Overview: In this part we use the El Gamal scheme to do our first end-to-end public key encryption. The idea is just one small adjustment from the DHKE scheme we saw in lesson 1.

So ElGamal takes advantage of the fact that $$m \cdot K \pmod{p}$$ doesn't reveal anything about $$m$$ or $$K$$ provided $$m$$ is large enough.

It goes like this:

• Someone calculates and publishes $$p, g$$
• Alice picks $$a$$ and calculates $$A = g^{a} \mod{p}$$ and publishes $$A$$.
• Bob picks $$b$$ and calculates $$B = g^{b} \mod{p}$$ and publishes $$B$$.
• Alice calculates $$K = B^{a} \mod{p}$$ and keeps it secret.
• Bob calculates $$K = A^{b} \mod{p}$$ the same secret.
• Alice picks a message $$m$$ as an integer smaller than $$p$$ (but not much significantly smaller than $$p$$).
• She calculates the ciphertext: $$C := m \cdot K \mod{p}$$ which she publishes
• Bob gets $$C$$ and calculates $$K^{-1}$$ and $$C \cdot K^{-1} \mod{p}$$ which is $$m$$.

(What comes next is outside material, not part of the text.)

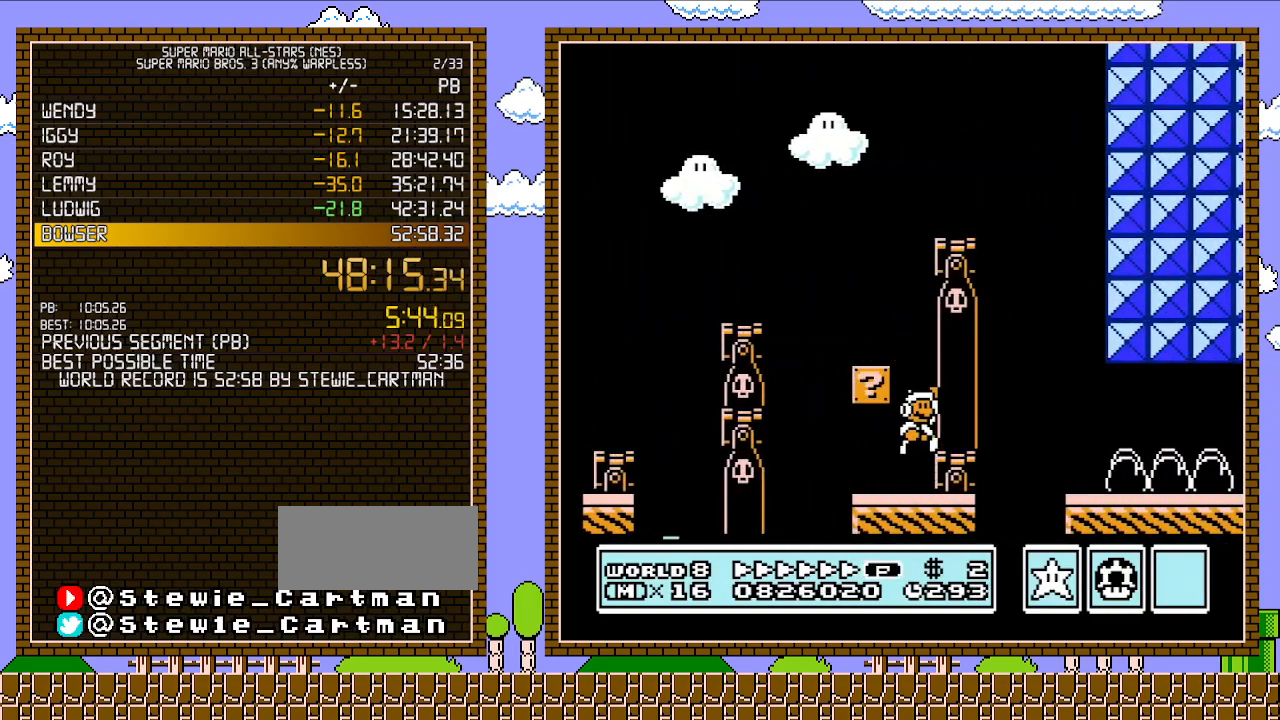
{"buttons": ["B"], "events": [[17, "A", "down"], [117, "DPAD_UP", "down"], [150, "DPAD_LEFT", "down"], [217, "DPAD_UP", "up"], [467, "A", "up"], [467, "DPAD_LEFT", "up"]]}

Do it: use the prime $$p=$$ E912ECF78A51FC5BBFA26A00E07A0CEC5ECEB897891643DD7DDD8056A51C71124258D52DAEF464B929F6397101F00C67CFC09B3D068B522E1C8B566431936C3A606A47928582F0D8D6B23F9019FF06A900CD5AD97E02CD3DEAA0495C968A2345858C6556623A61124C711DC0708999C08D5A349592F37DFE07A49C0D82241403 the generator $$g = 2$$. Calculate and store your private key, $$x$$, and public key $$g^{x} \mod{p}$$. Publish your public key in our chat window. Compute a message by taking no more than 127 character ascii message $$m$$ and our usual trick of  int(binascii.hexlify(m), 16)  to get an integer. Pick a partner, compute the shared secret, and the cipher text, send it back out in the public channel and decrypt their message.

Overview: We want to show why El-Gamal needs a new key swap with every message. Of course we use our favorite trick, breaking it when things are done wrong!

In a multiple-encryption environment we know that messages need to be randomized with some sort of nonce/IV. But ElGamal needs one additional randomization, which is a new exponent for every message.

Imagine that you can observe 2 consequtive encrypted texts $$c_1, c_2$$ which correspond with two messages $$m_1, m_2$$. If you know $$m_1$$ then you can find $$m_2$$ if Bob and Alice didn't update their modular exponents. Here's how:

• $$c_1 = m_1 \cdot K \mod{p}$$ where $$K$$ is their shared secret.
• If I know $$m_1$$ then I can compute $$K \equiv m_1^{-1} \cdot c_1 \mod{p}$$ which I can invert again to get $$K^{-1}$$.
• Now when I observe $$c_2$$ I am as powerful as Bob: $$c_2 \cdot K^{-1} \mod{p}$$ is $$m_2$$.